Book Girls vs. Shame on you for liking YA lit

If you read these two articles, you’ll hear something that shouldn’t surprise you. Young people like books and they might not be the same books older people like. But the two articles also have (different) somewhat troubling baseline premises: One article (Holmes) champions young readers (girls not boys) as the next best thing in civilization, and the other (Graham) shames grownups for reading books written for the not-yet-mature-minds of young adults.

What I want to know is why do we have to have this conversation at all — as if there were better books and worse books for one group or another? Pop culture is pop culture, whether it’s a book or a song — and it can be well written or badly written. “Literature” can also be badly written, manifestly hated by many readers, and is very often targeted to a particular group (don’t get me started). I would argue that a writer can get into trouble if he or she (1) writes badly from hubris or laziness; or (2) tries to pass of his or her work as something it’s not. Readers, however, can’t ever be in trouble if they are reading. They’re reading! That safe, sacred place.

Frankly, I think it’s okay for adults to read young adult (YA) books. And for Holmes to suggest that it’s not implies that Young Adults shouldn’t (sometimes) (try to) read at a level “above” the books targeted to them — but that would be just stupid. Raise your hand if read Shakespeare or Jane Eyre as a teenager. Raise your hand if you like trashy/fun/relaxing summer or beach reading once in a while — take a break from your high-brow stuff and let yourself read for no good reason (except that safe/sacred place). If you’re the kind of person who wants Emily Dickinson or James Joyce, you’ll go back. (I might object if a high school literature class started teaching YA books without placing them in a broader literary context, but we’re not talking curriculum here. Don’t get me started.)
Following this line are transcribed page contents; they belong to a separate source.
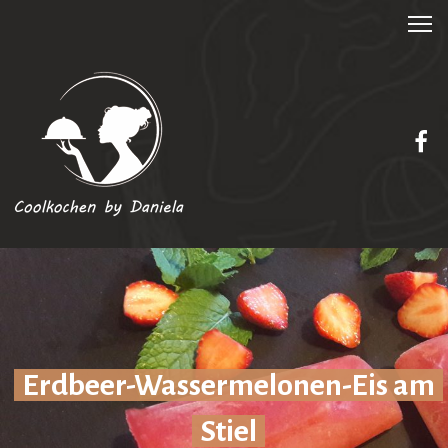
Erdbeer-Wassermelonen-Eis am
Stiel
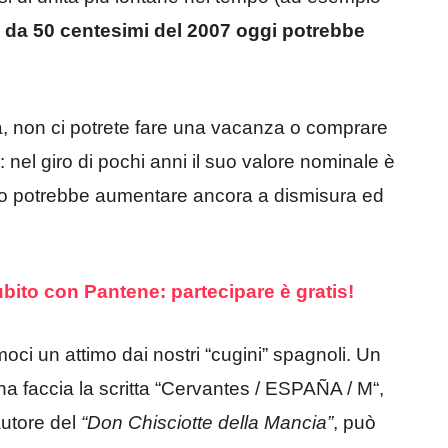
da 50 centesimi del 2007 oggi potrebbe
ta, non ci potrete fare una vacanza o comprare
: nel giro di pochi anni il suo valore nominale è
uturo potrebbe aumentare ancora a dismisura ed
subito con Pantene: partecipare è gratis!
moci un attimo dai nostri “cugini” spagnoli. Un
 faccia la scritta “Cervantes / ESPAÑA / M“,
’autore del
“Don Chisciotte della Mancia”
, può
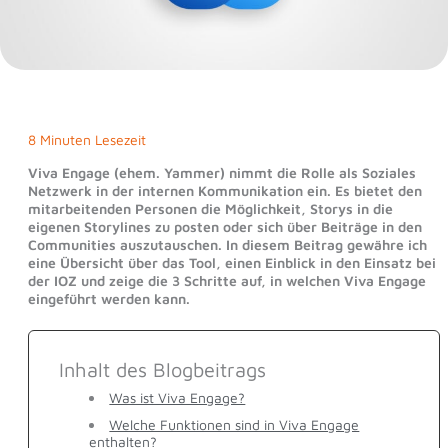
8 Minuten Lesezeit
Viva Engage (ehem. Yammer) nimmt die Rolle als Soziales
Netzwerk in der internen Kommunikation ein. Es bietet den
mitarbeitenden Personen die Möglichkeit, Storys in die
eigenen Storylines zu posten oder sich über Beiträge in den
Communities auszutauschen. In diesem Beitrag gewähre ich
eine Übersicht über das Tool, einen Einblick in den Einsatz bei
der IOZ und zeige die 3 Schritte auf, in welchen Viva Engage
eingeführt werden kann.
Inhalt des Blogbeitrags
Was ist Viva Engage?
Welche Funktionen sind in Viva Engage
enthalten?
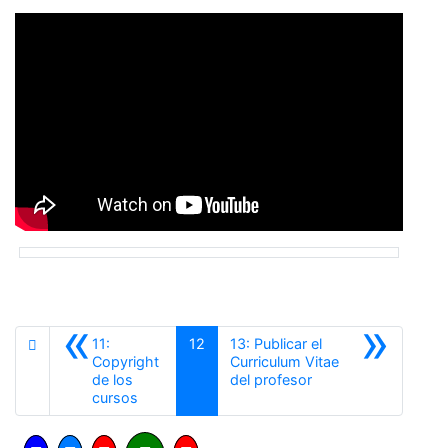
«
»
11:
12
13: Publicar el
Copyright
Curriculum Vitae
Siguiente
de los
del profesor
Anterior
cursos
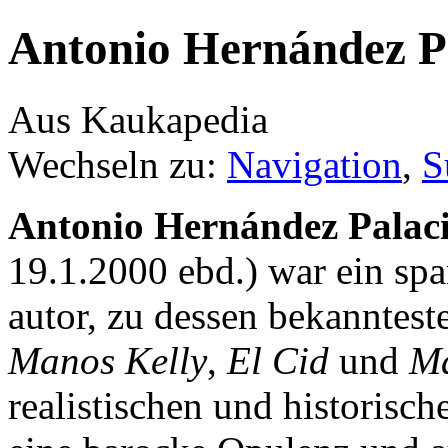
Antonio Hernández P
Aus Kaukapedia
Wechseln zu:
Navigation
,
S
Antonio Hernández Palac
19.1.2000 ebd.) war ein sp
autor, zu dessen bekanntes
Manos Kelly
,
El Cid
und
M
realistischen und historisc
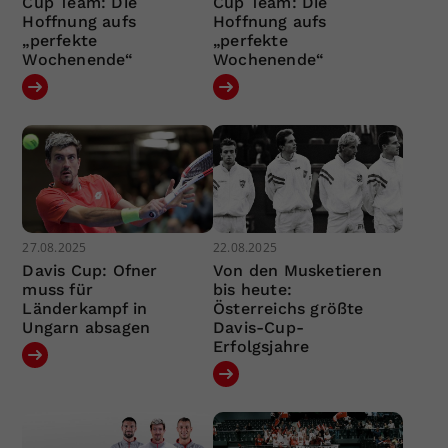
Cup Team: Die
Cup Team: Die
Hoffnung aufs
Hoffnung aufs
„perfekte
„perfekte
Wochenende“
Wochenende“
27.08.2025
22.08.2025
Davis Cup: Ofner
Von den Musketieren
muss für
bis heute:
Länderkampf in
Österreichs größte
Ungarn absagen
Davis-Cup-
Erfolgsjahre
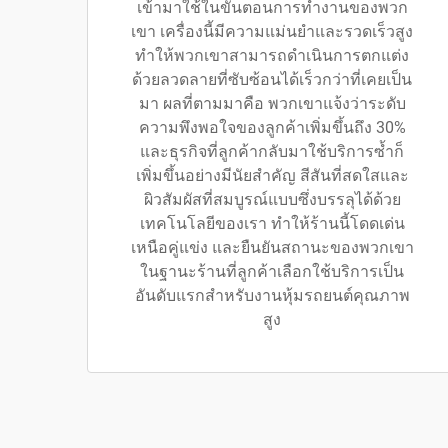
เข้ามาใช้ในขั้นตอนการทำงานของพวก
เขา เครื่องนี้มีความแม่นยำและรวดเร็วสูง
ทำให้พวกเขาสามารถดำเนินการตกแต่ง
ด้วยลวดลายที่ซับซ้อนได้เร็วกว่าที่เคยเป็น
มา ผลที่ตามมาคือ พวกเขาแจ้งว่าระดับ
ความพึงพอใจของลูกค้าเพิ่มขึ้นถึง 30%
และธุรกิจที่ลูกค้ากลับมาใช้บริการซ้ำก็
เพิ่มขึ้นอย่างมีนัยสำคัญ สีสันที่สดใสและ
ผิวสัมผัสที่สมบูรณ์แบบซึ่งบรรลุได้ด้วย
เทคโนโลยีของเรา ทำให้ร้านนี้โดดเด่น
เหนือคู่แข่ง และยืนยันสถานะของพวกเขา
ในฐานะร้านที่ลูกค้าเลือกใช้บริการเป็น
อันดับแรกสำหรับงานหุ้มรถยนต์คุณภาพ
สูง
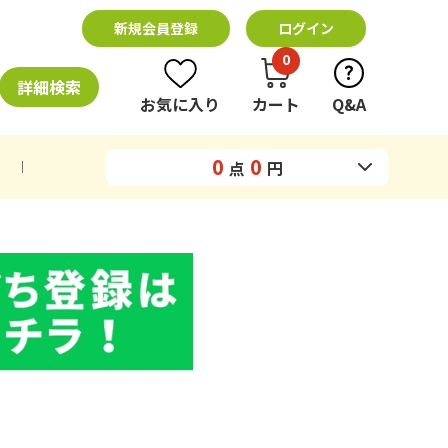
新規会員登録
ログイン
0
詳細検索
お気に入り
カート
Q&A
0
0
点
円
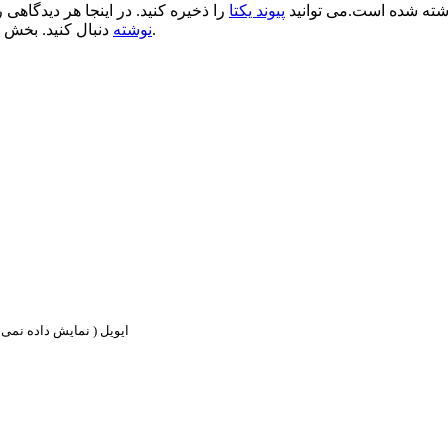
ته شده است.می توانید
پیوند یکتا
را ذخیره کنید. در اینجا هر دیدگاهی ر
.
نوشته
دنبال کنید. بخش 
ایویل ( نمایش داده نمی ش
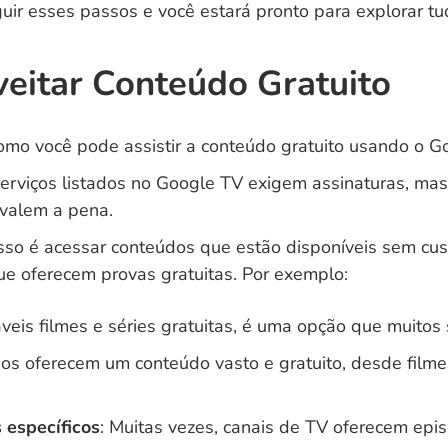
uir esses passos e você estará pronto para explorar t
eitar Conteúdo Gratuito
como você pode assistir a conteúdo gratuito usando o G
erviços listados no Google TV exigem assinaturas, mas
 valem a pena.
sso é acessar conteúdos que estão disponíveis sem cus
que oferecem provas gratuitas. Por exemplo:
áveis filmes e séries gratuitas, é uma opção que muito
os oferecem um conteúdo vasto e gratuito, desde filmes
 específicos
: Muitas vezes, canais de TV oferecem epis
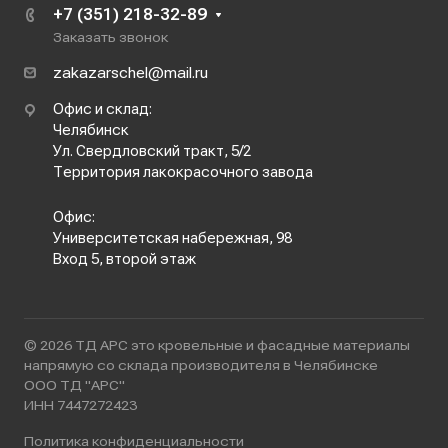
+7 (351) 218-32-89
Заказать звонок
zakazarschel@mail.ru
Офис и склад:
Челябинск
Ул. Свердловский тракт, 5/2
Территория лакокрасочного завода
Офис:
Университетская набережная, 98
Вход 5, второй этаж
© 2026 ТД АРС это кровельные и фасадные материалы
напрямую со склада производителя в Челябинске
ООО ТД "АРС"
ИНН 7447272423
Политика конфиденциальности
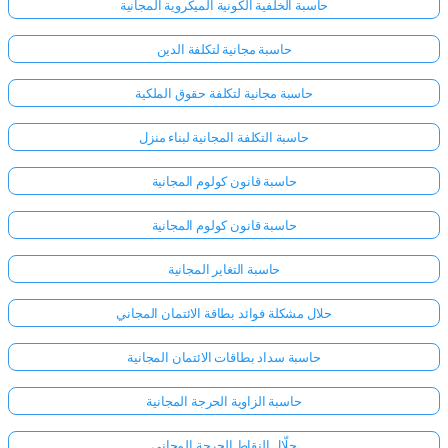
حاسبة الخلفية الكونية الميكروية المجانية
حاسبة مجانية لتكلفة الدين
حاسبة مجانية لتكلفة حقوق الملكية
حاسبة التكلفة المجانية لبناء منزل
حاسبة قانون كولوم المجانية
حاسبة قانون كولوم المجانية
حاسبة التغاير المجانية
حلال مشكلة فوائد بطاقة الائتمان المجاني
حاسبة سداد بطاقات الائتمان المجانية
حاسبة الزاوية الحرجة المجانية
حلّال النقاط الحرجة المجاني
And, please don’t call my daughter or niece a book girl. If Ms. Holmes’ intent is to suggest that the newest generation of readers is more willing to feel things more sincerely or talk more honestly about life because of the books they read, and that their desire for books that are in harmony with those qualities is fueling the appearance of better books, all because those readers are girls and not boys, well, I’d like to see the data. I’d say “book human” might be a better way to describe discriminating readers, honest feelers and deep thinkers.

Who Are the Book Girls (npr.org) The Muscle-Flexing, Mind-Blowing Book Girls Will Inherit The Earth. By Linda Holmes.

“They are readers, and in this particular case, they are girls and women. In fact, one of the sadder things about observing the Book Girls in action is realizing that they – walking from author signing to author signing in happy gaggles, toting friends and sometimes parents – are having their voracious reading habits and their devotion to the importance of talking about your feelings socially reinforced in a way that one fears may be far less common for boys with similar impulses. (Learning that it’s okay to talk about your feelings is an important theme for many of the heroines in the books they love.) There are boys and men and older women who love many of the books that the Book Girls do, but it is the Book Girls who scream at authors the way people screamed at the Beatles on Ed Sullivan.”

Against YA (Slate.com) Read whatever you want. But you should feel embarrassed when what you’re reading was written for children. By

“Most importantly, these books consistently indulge in the kind of endings that teenagers want to see, but which adult readers ought to reject as far too simple. YA endings are uniformly satisfying, whether that satisfaction comes through weeping or cheering. These endings are emblematic of the fact that the emotional and moral ambiguity of adult fiction—of the real world—is nowhere in evidence in YA fiction. These endings are for readers who prefer things to be wrapped up neatly, our heroes married or dead or happily grasping hands, looking to the future. But wanting endings like this is no more ambitious than only wanting to read books with “likable” protagonists.

Fellow grown-ups, at the risk of sounding snobbish and joyless and old, we are better than this. I know, I know: Live and let read. Far be it from me to disrupt the “everyone should just read/watch/listen to whatever they like” ethos of our era. There’s room for pleasure, escapism, juicy plots, and satisfying endings on the shelves of the serious reader. And if people are reading Eleanor & Park instead of watching Nashville or reading detective novels, so be it, I suppose. But if they are substituting maudlin teen dramas for the complexity of great adult literature, then they are missing something.”

The image is Portrait Of The Artist’s Daughter, Alethea Garstin by Norman Garstin.